ACTIVITY
I need the records below retyped exactly.

[Dataset entries]

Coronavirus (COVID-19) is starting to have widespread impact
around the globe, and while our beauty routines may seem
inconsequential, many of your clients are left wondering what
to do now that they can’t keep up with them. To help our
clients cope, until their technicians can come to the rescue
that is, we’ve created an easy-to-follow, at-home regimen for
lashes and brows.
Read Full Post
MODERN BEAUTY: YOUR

WRITTEN ANSWER
Coronavirus (COVID-19) is starting to have widespread impact
around the globe, and while our beauty routines may seem
inconsequential, many of your clients are left wondering what
to do now that they can’t keep up with them. To help our
clients cope, until their technicians can come to the rescue
that is, we’ve created an easy-to-follow, at-home regimen for
lashes and brows.
Read Full Post
MODERN BEAUTY: YOUR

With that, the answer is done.